#### [INSTRUCTIONS TO FOLLOW]
Reproduce every one of the records below word for word, leaving out the pictures.

(DATA)

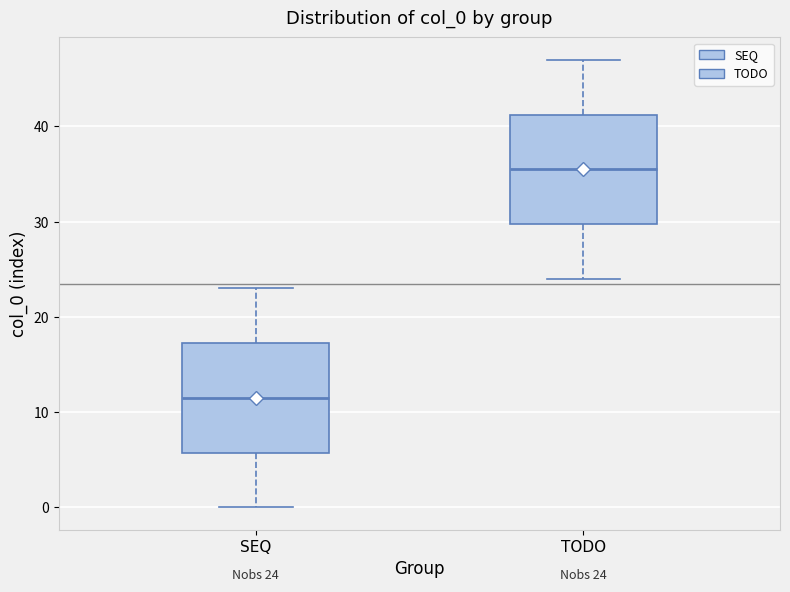

Which box has the highest median line?

TODO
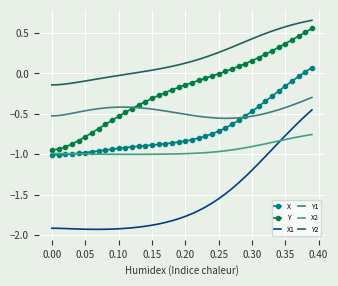

True or false: Y2 has more than 2 points higher than both neighbors.

False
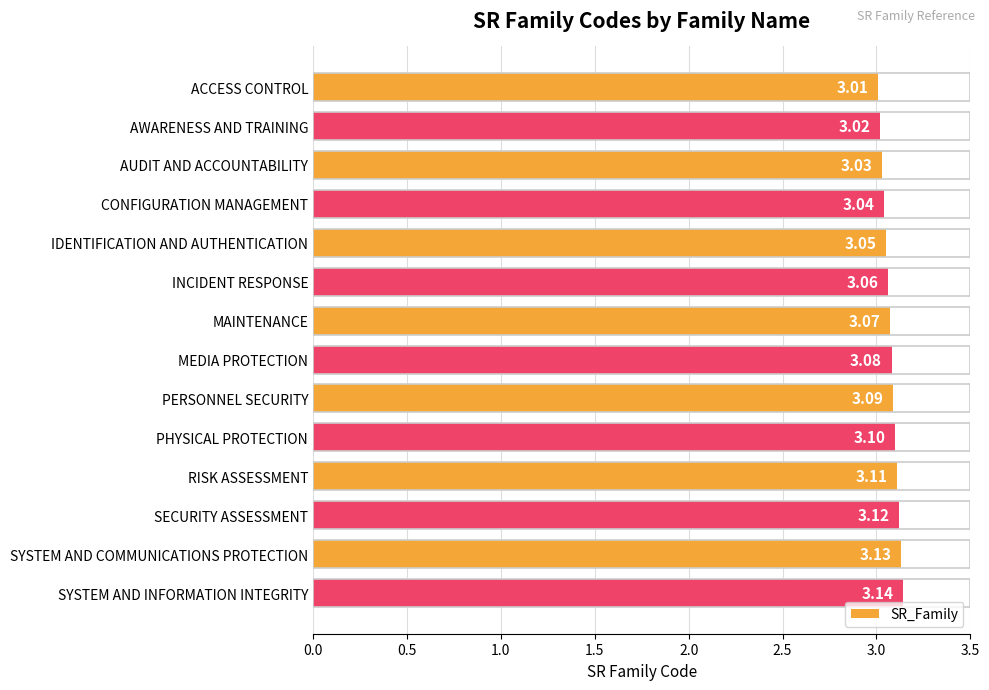

What is the difference between the maximum and minimum values?

0.1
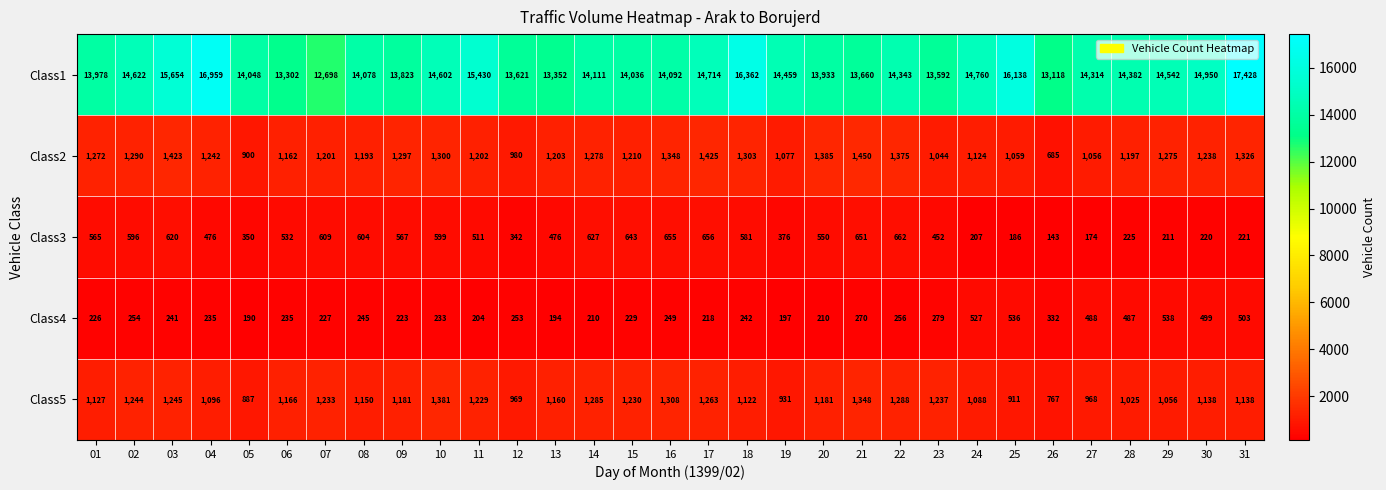

Where is Class1 nearest to the value 15063?

30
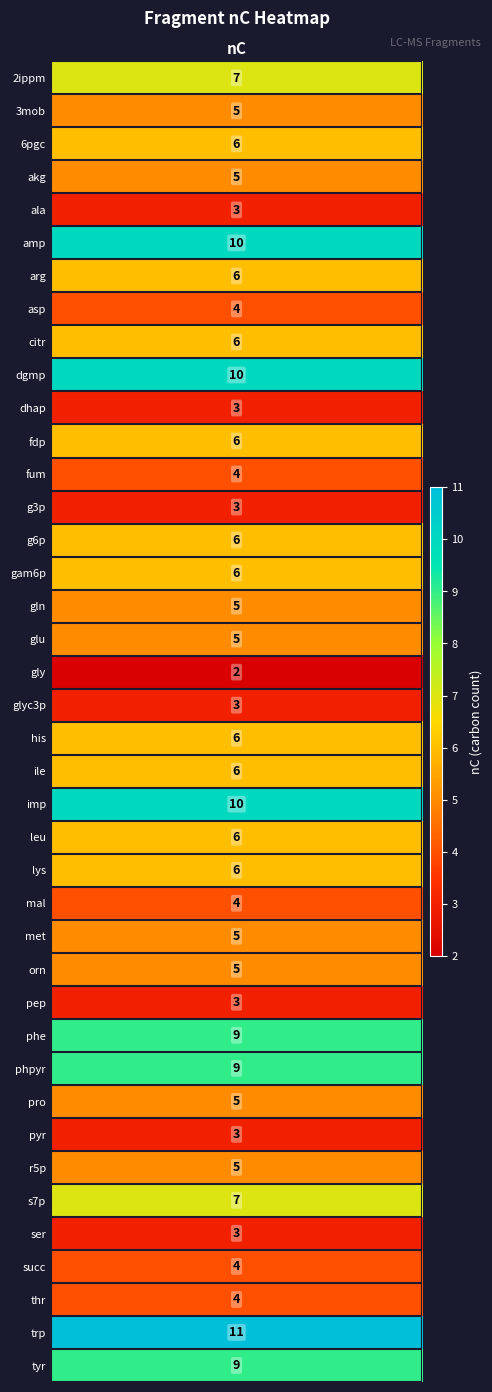

Reading left to right, list all the values displayed in this chart.

7	5	6	5	3	10	6	4	6	10	3	6	4	3	6	6	5	5	2	3	6	6	10	6	6	4	5	5	3	9	9	5	3	5	7	3	4	4	11	9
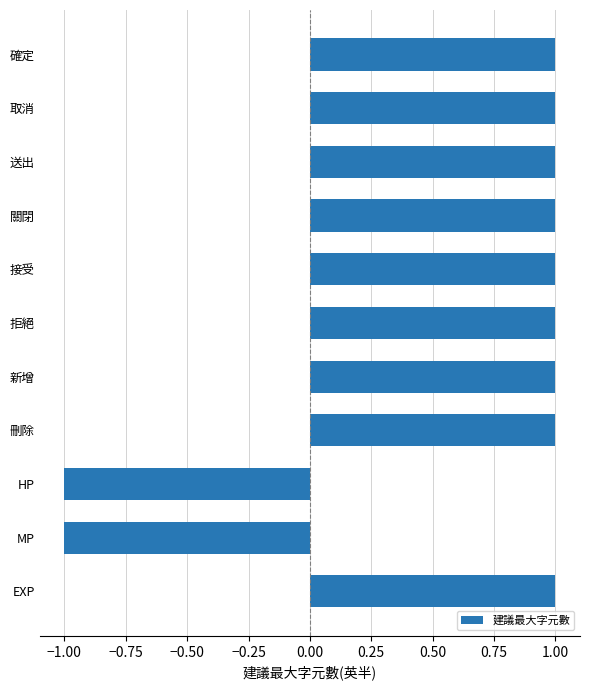

Approximately how many times larger is the value at 關閉 compared to 拒絕?

1.0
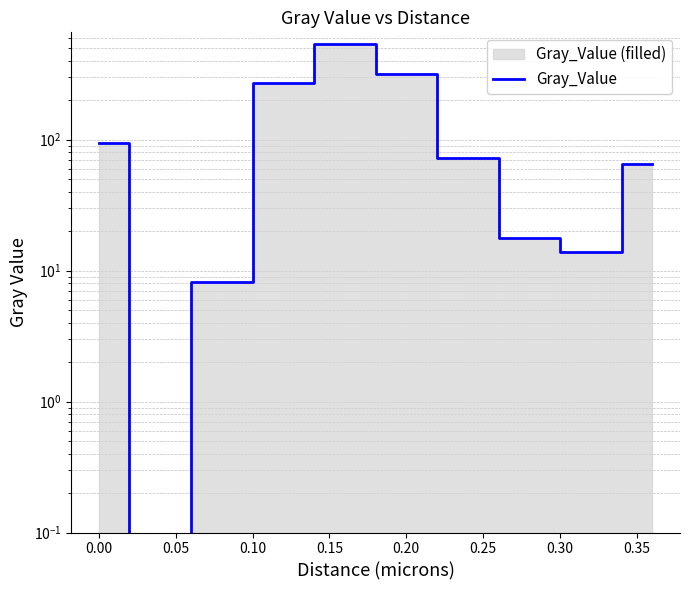

Reading left to right, what are all the values shown in this chart?

93.8	0.0	8.2	271.2	536.1	318.9	72.0	17.9	13.8	65.4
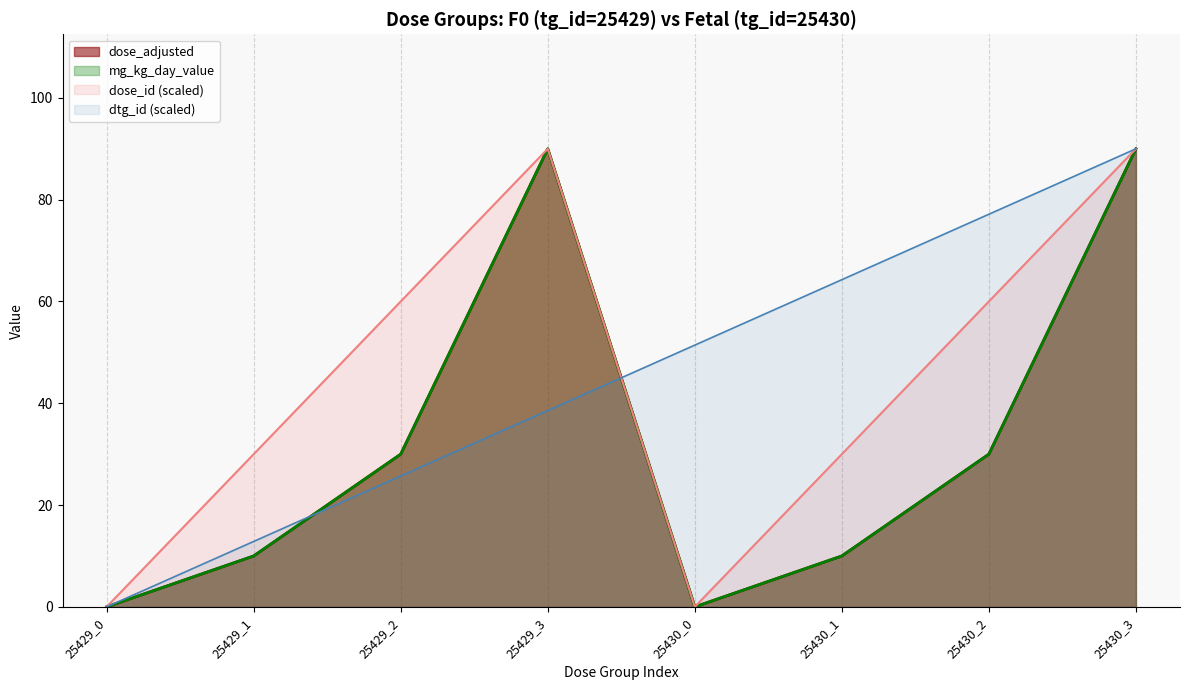

True or false: dose_adjusted has a value of 140.9 at 25430_3.

False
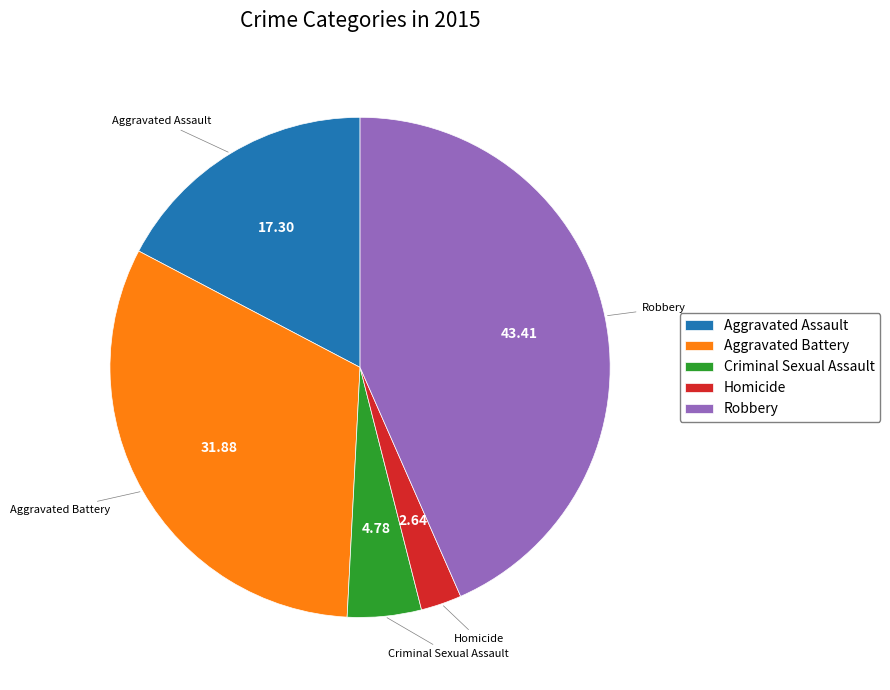

Between Aggravated Battery and Robbery, which is larger?

Robbery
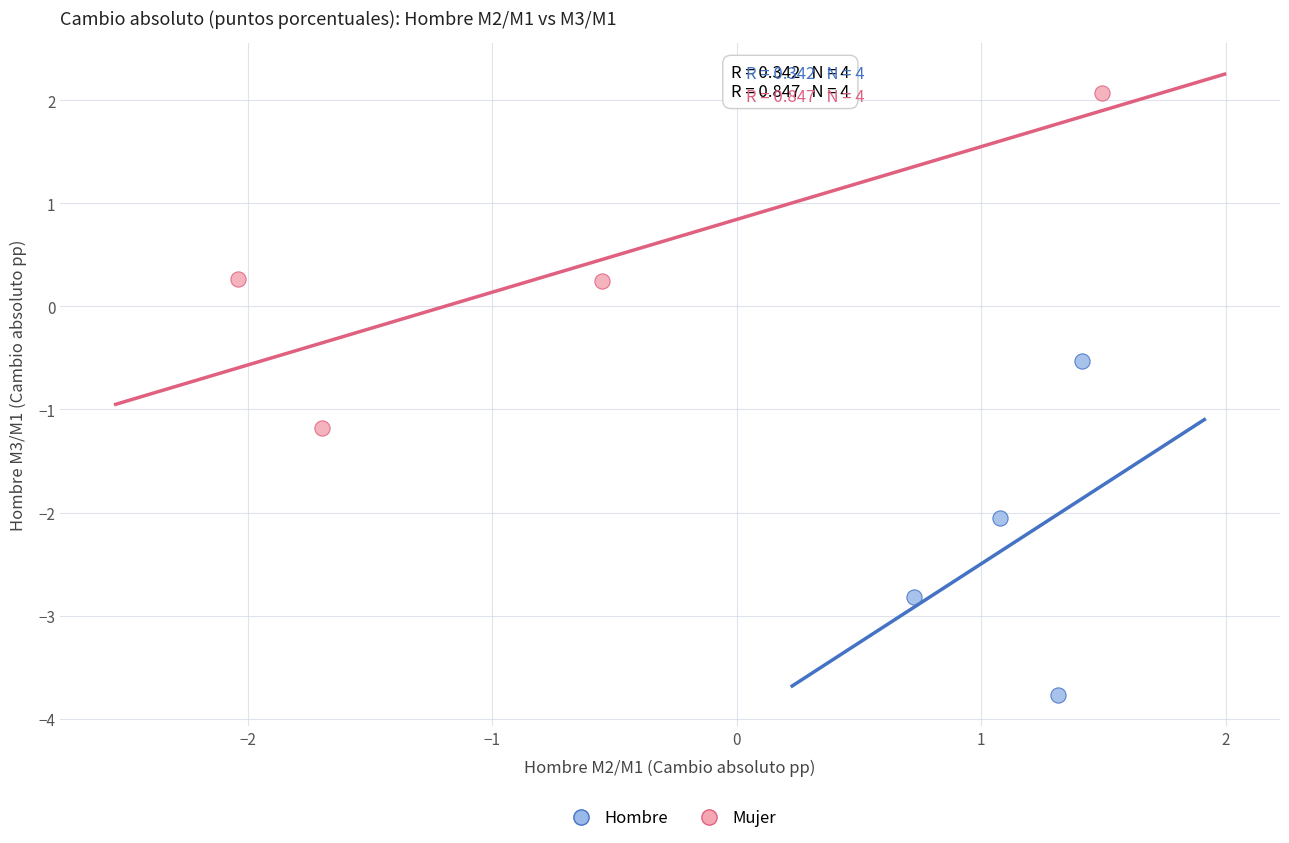

Which series contains the lowest Y value?

Hombre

(End DATA)

#### [PROBLEM SOLUTION]
Which box has the highest median line?

TODO

True or false: Y2 has more than 2 points higher than both neighbors.

False

What is the difference between the maximum and minimum values?

0.1

Where is Class1 nearest to the value 15063?

30

Reading left to right, list all the values displayed in this chart.

7	5	6	5	3	10	6	4	6	10	3	6	4	3	6	6	5	5	2	3	6	6	10	6	6	4	5	5	3	9	9	5	3	5	7	3	4	4	11	9

Approximately how many times larger is the value at 關閉 compared to 拒絕?

1.0

Reading left to right, what are all the values shown in this chart?

93.8	0.0	8.2	271.2	536.1	318.9	72.0	17.9	13.8	65.4

True or false: dose_adjusted has a value of 140.9 at 25430_3.

False

Between Aggravated Battery and Robbery, which is larger?

Robbery

Which series contains the lowest Y value?

Hombre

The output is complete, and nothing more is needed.